### TASK TO CARRY OUT
Which lines of the records contain the word "with"? Copy each one.

### MATERIAL FOR THE TASK

★ ★ ★ ★ ★

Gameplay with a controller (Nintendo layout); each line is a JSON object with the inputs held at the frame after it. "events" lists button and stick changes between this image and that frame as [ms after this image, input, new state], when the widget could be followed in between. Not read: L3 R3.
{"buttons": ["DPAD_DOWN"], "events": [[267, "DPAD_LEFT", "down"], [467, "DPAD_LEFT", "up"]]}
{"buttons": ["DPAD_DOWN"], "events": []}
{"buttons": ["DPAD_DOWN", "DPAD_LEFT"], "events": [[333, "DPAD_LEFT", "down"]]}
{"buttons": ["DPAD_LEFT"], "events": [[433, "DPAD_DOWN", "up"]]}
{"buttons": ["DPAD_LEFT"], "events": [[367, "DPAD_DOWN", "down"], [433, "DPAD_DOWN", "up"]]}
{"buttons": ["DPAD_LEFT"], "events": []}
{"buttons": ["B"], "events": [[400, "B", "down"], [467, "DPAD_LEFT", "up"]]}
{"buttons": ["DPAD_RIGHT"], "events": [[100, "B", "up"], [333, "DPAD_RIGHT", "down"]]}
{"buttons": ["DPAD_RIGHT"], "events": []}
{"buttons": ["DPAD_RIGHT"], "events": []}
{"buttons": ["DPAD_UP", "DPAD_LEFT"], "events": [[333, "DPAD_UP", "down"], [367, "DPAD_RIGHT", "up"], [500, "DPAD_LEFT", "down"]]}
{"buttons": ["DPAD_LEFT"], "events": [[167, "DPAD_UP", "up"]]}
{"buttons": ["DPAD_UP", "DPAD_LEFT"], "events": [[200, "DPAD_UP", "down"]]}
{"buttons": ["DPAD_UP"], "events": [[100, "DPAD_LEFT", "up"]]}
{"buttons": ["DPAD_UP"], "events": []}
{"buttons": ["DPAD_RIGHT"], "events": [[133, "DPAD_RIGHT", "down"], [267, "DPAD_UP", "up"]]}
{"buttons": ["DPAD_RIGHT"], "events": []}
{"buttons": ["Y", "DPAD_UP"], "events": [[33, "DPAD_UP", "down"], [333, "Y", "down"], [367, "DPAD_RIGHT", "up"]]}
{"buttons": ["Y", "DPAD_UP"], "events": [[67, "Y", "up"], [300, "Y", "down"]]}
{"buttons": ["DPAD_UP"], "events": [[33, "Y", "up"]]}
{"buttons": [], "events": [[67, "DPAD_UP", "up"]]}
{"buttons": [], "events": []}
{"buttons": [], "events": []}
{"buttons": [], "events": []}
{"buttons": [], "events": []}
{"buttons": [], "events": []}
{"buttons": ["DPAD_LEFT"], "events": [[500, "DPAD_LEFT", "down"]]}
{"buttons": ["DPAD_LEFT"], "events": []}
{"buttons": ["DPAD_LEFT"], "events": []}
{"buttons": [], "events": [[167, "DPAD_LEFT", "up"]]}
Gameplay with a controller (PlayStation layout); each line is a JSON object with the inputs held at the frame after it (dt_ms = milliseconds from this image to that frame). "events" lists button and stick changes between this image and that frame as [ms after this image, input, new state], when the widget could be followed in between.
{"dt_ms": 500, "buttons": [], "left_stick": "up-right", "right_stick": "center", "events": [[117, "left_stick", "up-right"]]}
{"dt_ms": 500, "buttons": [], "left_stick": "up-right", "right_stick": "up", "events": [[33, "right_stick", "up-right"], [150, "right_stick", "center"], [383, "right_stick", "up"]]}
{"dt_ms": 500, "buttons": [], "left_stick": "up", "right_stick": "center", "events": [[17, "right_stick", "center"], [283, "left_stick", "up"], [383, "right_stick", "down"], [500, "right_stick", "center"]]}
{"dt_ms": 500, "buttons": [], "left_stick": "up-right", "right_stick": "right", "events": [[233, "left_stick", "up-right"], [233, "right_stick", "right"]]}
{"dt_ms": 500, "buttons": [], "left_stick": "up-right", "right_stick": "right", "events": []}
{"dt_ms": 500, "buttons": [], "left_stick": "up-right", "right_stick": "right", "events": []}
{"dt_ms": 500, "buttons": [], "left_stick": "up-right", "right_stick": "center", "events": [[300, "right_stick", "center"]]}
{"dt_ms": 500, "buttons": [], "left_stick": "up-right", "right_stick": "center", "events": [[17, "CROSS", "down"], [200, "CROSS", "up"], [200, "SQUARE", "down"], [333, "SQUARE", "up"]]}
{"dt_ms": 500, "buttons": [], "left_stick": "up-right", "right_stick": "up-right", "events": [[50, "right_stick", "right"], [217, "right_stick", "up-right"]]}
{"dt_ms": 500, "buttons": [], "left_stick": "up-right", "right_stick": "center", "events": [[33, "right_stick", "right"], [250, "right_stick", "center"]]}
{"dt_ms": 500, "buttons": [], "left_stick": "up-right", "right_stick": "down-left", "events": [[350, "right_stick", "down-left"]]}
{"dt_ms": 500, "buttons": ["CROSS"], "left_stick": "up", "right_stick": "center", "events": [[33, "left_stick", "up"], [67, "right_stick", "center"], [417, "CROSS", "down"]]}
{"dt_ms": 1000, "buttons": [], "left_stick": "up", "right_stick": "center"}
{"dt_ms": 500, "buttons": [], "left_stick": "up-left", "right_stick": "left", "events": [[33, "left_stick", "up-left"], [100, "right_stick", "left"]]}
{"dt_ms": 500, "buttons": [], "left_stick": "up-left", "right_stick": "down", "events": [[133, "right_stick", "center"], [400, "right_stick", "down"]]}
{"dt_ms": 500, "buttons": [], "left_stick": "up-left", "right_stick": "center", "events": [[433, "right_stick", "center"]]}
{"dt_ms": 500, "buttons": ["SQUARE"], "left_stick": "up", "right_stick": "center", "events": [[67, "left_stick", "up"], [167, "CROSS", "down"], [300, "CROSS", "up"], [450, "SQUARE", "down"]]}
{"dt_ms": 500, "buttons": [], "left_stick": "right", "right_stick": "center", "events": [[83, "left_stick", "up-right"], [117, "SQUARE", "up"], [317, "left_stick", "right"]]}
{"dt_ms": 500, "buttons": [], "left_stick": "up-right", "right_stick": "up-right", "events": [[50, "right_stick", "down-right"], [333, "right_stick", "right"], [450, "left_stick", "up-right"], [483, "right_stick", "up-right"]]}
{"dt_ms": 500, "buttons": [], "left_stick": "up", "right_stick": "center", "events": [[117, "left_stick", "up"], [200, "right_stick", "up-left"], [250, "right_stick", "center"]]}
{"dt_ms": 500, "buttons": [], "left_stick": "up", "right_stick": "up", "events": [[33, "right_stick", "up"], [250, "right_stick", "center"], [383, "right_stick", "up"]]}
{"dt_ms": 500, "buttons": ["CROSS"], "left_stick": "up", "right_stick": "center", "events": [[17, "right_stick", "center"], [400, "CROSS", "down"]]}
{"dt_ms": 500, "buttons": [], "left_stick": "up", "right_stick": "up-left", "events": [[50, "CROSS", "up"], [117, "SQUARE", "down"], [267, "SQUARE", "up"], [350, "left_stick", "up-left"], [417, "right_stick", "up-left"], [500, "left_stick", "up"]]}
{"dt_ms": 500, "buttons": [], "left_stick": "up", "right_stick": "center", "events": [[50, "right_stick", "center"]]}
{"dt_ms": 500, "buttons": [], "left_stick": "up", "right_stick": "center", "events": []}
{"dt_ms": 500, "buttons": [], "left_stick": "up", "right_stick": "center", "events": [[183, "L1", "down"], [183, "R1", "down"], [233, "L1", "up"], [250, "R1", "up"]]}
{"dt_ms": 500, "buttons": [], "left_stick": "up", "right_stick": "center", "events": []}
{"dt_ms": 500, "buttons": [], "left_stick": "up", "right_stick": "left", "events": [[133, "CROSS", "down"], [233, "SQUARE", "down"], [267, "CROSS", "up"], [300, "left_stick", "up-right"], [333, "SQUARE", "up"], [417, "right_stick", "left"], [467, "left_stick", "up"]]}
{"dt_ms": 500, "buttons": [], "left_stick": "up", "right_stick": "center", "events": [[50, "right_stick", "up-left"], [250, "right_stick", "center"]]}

★ ★ ★ ★ ★

### ANSWER TO THIS PROBLEM
Gameplay with a controller (Nintendo layout); each line is a JSON object with the inputs held at the frame after it. "events" lists button and stick changes between this image and that frame as [ms after this image, input, new state], when the widget could be followed in between. Not read: L3 R3.
Gameplay with a controller (PlayStation layout); each line is a JSON object with the inputs held at the frame after it (dt_ms = milliseconds from this image to that frame). "events" lists button and stick changes between this image and that frame as [ms after this image, input, new state], when the widget could be followed in between.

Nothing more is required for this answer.